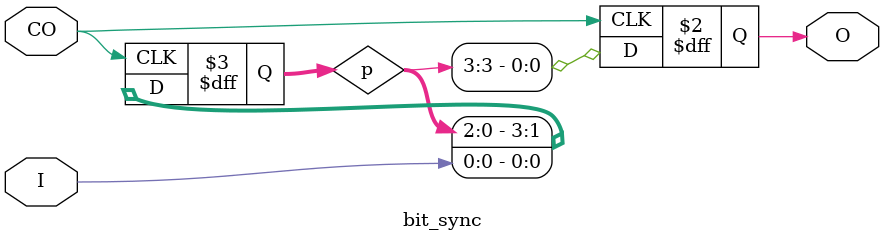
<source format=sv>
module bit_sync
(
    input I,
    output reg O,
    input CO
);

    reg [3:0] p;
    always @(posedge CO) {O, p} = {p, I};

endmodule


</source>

** Problem description **
Output each record verbatim and leave out its pictures.

** Answer box **
<source format=sv>
module bit_sync
(
    input I,
    output reg O,
    input CO
);

    reg [3:0] p;
    always @(posedge CO) {O, p} = {p, I};

endmodule


</source>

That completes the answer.